Что сделать ::
**a)** Сколько раз глагол «плывет» повторяется в стихотворении, согласно фрагменту о «Рождественском романсе»?
**b)** Процитируйте из фрагмента о «Рождественском романсе» отрезок от слов «При этом Москва-река» до слов «хор сомнамбул, пьяниц...» включительно.
**c)** Перескажите фрагмент о «Рождественском романсе» в двух предложениях.

Фрагмент текста ::

■ ■ ■ ■ ■

Посредством намеков и недомолвок в предметный мир «Рождественского романса» вводится еще один образ - образ реки. Кажется весьма вероятным, что и на Замоскворечье поэт, не в последнюю очередь, остановил свой выбор потому, что этот район группируется вокруг реки и ей обязан своим именем. Между прочим, чтобы кратчайшим путем попасть из Александровского сада (описанного в 1-ой строфе) на Ордынку (куда уезжает такси во 2-ой строфе) необходимо пересечь Москву-реку через Большой москворецкий мост (в скобках отметим, что московский Александровский сад был разбит на месте заключенной в трубу реки Неглинки). Избегая прямых упоминаний о Москве-реке в своем «Рождественском романсе», поэт зато вовсю пользуется «речными» и «корабельными» образами. С «кораблика», который «плывет в тоске необъяснимой» стихотворение начинается. Мечтой о том, что «жизнь», подобно кораблю, «качнется вправо, // качнувшись влево», стихотворение завершается. В промежутке между этими двумя кораблями все в стихотворении тоже « плывет» (глагол, повторяющийся в 6-ти строфах 8 раз) или, как в пятой строфе, - «льется». «Пловцом печальным», «пловцом в несчастие» в финале «Рождественского романса» предстает сам «Новый год», плывущий «по темно-синей // волне».

При этом Москва-река у Бродского не более чем двойник другой, родной реки, как и Москва - не более чем двойник другой, «настоящей» столицы. Само посвящение «Рождественского романса» ленинградцу с именем Евгений (и «речной» фамилией Рейн ) , вкупе с многочисленными «речными» мотивами стихотворения, возможно, отсылает читателя к классической петербургской поэме «Медный всадник». И уже совершенно очевидным кажется то обстоятельство, что ночная Москва какой она предстает в стихотворении Бродского:

Плывет в тоске необъяснимой

пчелиный хор сомнамбул, пьяниц...

■ ■ ■ ■ ■

Сохраненные данные ::
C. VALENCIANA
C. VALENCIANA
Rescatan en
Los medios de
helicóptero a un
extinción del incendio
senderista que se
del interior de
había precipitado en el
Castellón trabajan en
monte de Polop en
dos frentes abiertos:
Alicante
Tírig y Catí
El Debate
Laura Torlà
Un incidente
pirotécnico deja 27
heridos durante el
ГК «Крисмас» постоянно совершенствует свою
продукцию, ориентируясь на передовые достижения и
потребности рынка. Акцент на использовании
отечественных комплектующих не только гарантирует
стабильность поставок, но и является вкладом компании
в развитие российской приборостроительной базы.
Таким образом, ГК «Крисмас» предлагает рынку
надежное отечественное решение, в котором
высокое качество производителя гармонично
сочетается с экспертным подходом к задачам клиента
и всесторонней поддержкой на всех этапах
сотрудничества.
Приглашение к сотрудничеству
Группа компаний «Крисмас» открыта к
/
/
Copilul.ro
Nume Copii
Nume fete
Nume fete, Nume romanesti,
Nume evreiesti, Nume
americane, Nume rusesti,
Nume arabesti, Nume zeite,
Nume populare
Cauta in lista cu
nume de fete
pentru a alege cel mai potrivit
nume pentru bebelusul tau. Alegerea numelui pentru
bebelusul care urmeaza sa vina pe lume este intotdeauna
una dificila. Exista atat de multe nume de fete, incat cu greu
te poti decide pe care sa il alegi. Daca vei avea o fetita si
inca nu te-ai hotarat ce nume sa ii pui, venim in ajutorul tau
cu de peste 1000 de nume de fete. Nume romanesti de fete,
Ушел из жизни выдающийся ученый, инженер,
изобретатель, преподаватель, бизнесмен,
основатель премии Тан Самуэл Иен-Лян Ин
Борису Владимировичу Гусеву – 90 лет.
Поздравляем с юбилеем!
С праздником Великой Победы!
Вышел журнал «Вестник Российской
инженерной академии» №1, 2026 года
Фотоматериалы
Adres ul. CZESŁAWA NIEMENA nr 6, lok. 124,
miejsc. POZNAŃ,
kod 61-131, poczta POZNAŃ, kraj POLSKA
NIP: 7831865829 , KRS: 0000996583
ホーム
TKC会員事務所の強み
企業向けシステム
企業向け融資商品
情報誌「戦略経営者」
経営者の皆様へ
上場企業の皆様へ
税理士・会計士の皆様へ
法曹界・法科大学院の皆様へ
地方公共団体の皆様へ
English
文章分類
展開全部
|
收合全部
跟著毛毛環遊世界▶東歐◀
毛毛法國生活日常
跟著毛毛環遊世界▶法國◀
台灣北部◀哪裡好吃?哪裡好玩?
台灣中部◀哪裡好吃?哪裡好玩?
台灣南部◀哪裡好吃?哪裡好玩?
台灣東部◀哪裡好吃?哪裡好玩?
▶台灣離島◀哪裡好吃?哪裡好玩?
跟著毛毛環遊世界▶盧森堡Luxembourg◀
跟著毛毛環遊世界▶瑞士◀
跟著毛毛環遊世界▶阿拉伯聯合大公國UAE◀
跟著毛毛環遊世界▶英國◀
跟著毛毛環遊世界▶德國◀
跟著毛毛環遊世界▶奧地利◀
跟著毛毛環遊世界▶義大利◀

■ ■ ■ ■ ■

Решения задач ::
**a)** Восемь раз в шести строфах.

**b)**
При этом Москва-река у Бродского не более чем двойник другой, родной реки, как и Москва - не более чем двойник другой, «настоящей» столицы. Само посвящение «Рождественского романса» ленинградцу с именем Евгений (и «речной» фамилией Рейн ) , вкупе с многочисленными «речными» мотивами стихотворения, возможно, отсылает читателя к классической петербургской поэме «Медный всадник». И уже совершенно очевидным кажется то обстоятельство, что ночная Москва какой она предстает в стихотворении Бродского:

Плывет в тоске необъяснимой

пчелиный хор сомнамбул, пьяниц...

**c)** Избегая прямых упоминаний о Москве-реке, поэт насыщает «Рождественский романс» «речными» и «корабельными» образами: от «кораблика» в начале до Нового года, который в финале предстает «пловцом печальным». При этом Москва-река у Бродского лишь двойник другой, родной реки, а посвящение ленинградцу Евгению с «речной» фамилией Рейн вместе с речными мотивами, возможно, отсылает к поэме «Медный всадник».